Finalement, de toute l’après-midi, nous n’eûmes pas un moment tranquille. Le premier client expédia nos propositions et nous dûmes prévoir un autre rendez-vous afin d’approfondir ses demandes. Le second nous fit patienter une grosse heure dans une salle d’attente surchargée avant de daigner nous recevoir, nous écouter pour conclure que nos services ne l’intéressaient pas. Pendant notre pause grignotage autour d’un sandwich détrempé, Anna m’appela en panique et je dus régler plusieurs problèmes à distance. Chez notre client suivant, nous fûmes accueillis par une gentille secrétaire qui eut la merveilleuse initiative de nous apporter deux cafés revigorants et durant l’entretien, Beryl se montra un peu plus impliqué et il me surprit en débloquant une situation que je n’avais pas prévue. Notre dernier rendez-vous nous tint la jambe pendant deux bonnes heures, répétant inlassablement les mêmes questions, ne comprenant pas les réponses, notre vocabulaire professionnel et demandant des éclaircissements avec une certaine régularité.

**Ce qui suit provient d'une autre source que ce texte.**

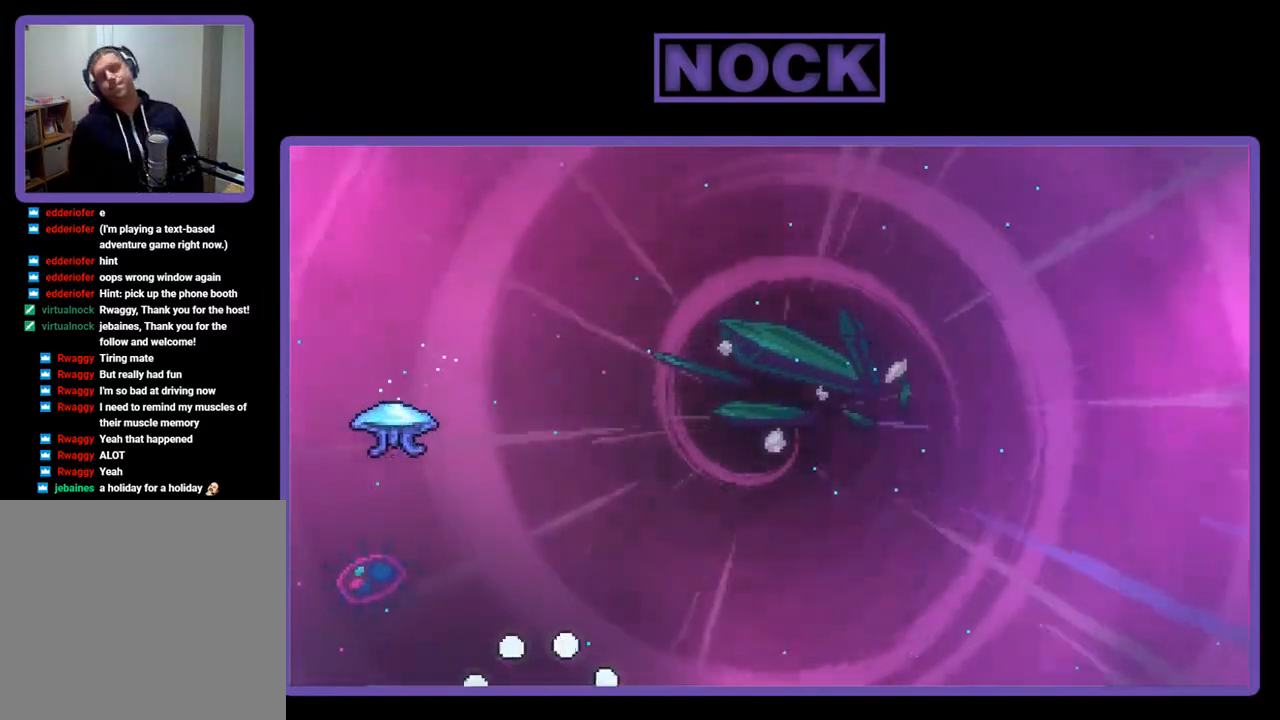
{"buttons": [], "right_stick": "center", "events": []}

Nous ne fûmes de retour dans les locaux de l’entreprise qu’aux environs de vingt heures, tous deux fatigués et soûlés de cet enchaînement de problèmes.
J’allais m’affaler dans le fauteuil de mon bureau, épuisé par cette journée interminable puis j’allumai mon ordinateur et débutai la rédaction des comptes-rendus grossiers de nos entretiens.

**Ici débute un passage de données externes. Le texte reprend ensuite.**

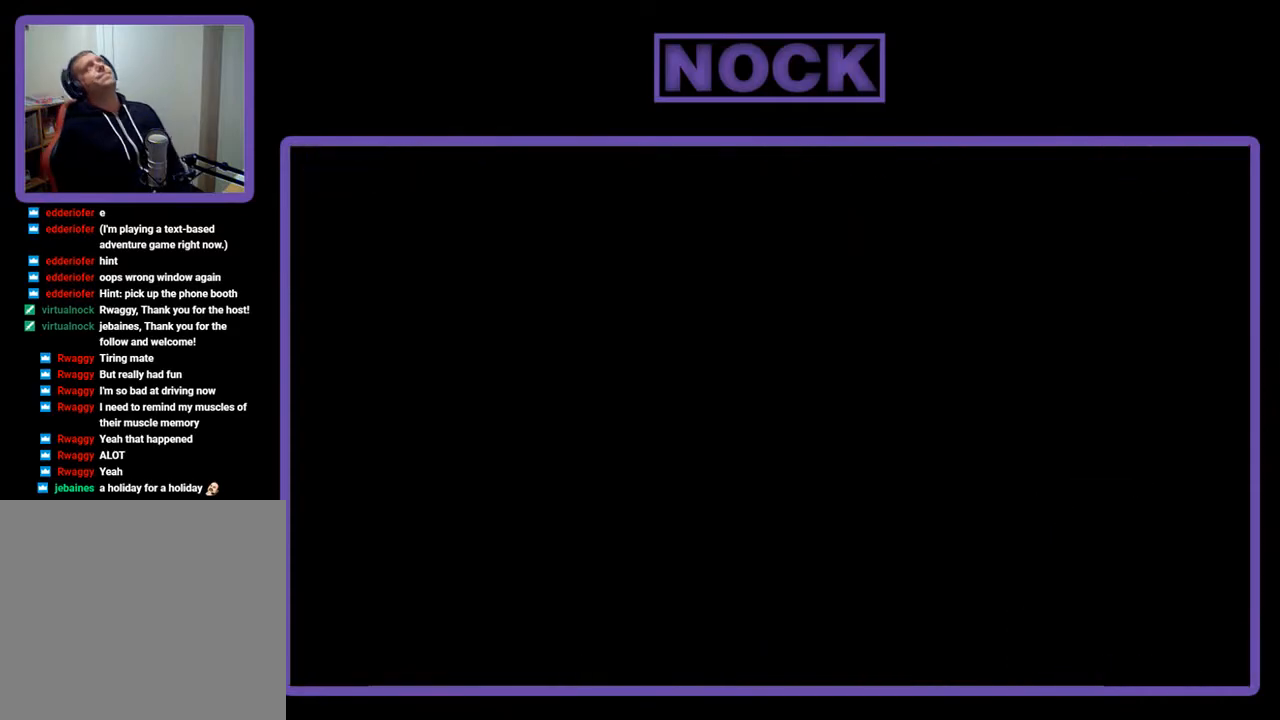
{"buttons": [], "right_stick": "center", "events": []}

Beryl toqua à ma porte, il passa la tête dans l’embrasure.
— Tu fais quoi ?
— Je commence les CR. Ça nous avancera pour demain. Tu peux rentrer si tu veux.
Je n’allais pas lui imposer de rester. Il était déjà tard, alors l’inviter au restaurant pourrait se faire une autre fois.
— Non, t’inquiète, je vais en faire aussi, ça ira plus vite. J’en fais juste des sommaires, c’est ça ?
— Oui, c’est vraiment histoire de prendre de l’avance. Noter les choses importantes et on peaufinera ça demain en réunion. Merci.
— Y a pas de mal.
Il sortit du bureau et du coin de l’œil, je le vis s’installer devant son ordinateur et commencer à travailler. Durant encore deux heures, nous amorçâmes nos écrits, discutant dans le tchat du service régulièrement pour nous poser des questions et nous entraider. Finalement, vers vingt-deux heures, nous rangeâmes nos affaires et nous retrouvâmes pour rentrer chez nous.
Une fois dans l’ascenseur, je bâillai avec force. Dire que nous n’étions que mardi… La semaine allait être longue. Les étages défilaient avec une lenteur insupportable, puis soudain, une secousse nous fit tanguer. Les lumières s’éteignirent et la cage de fer se stoppa.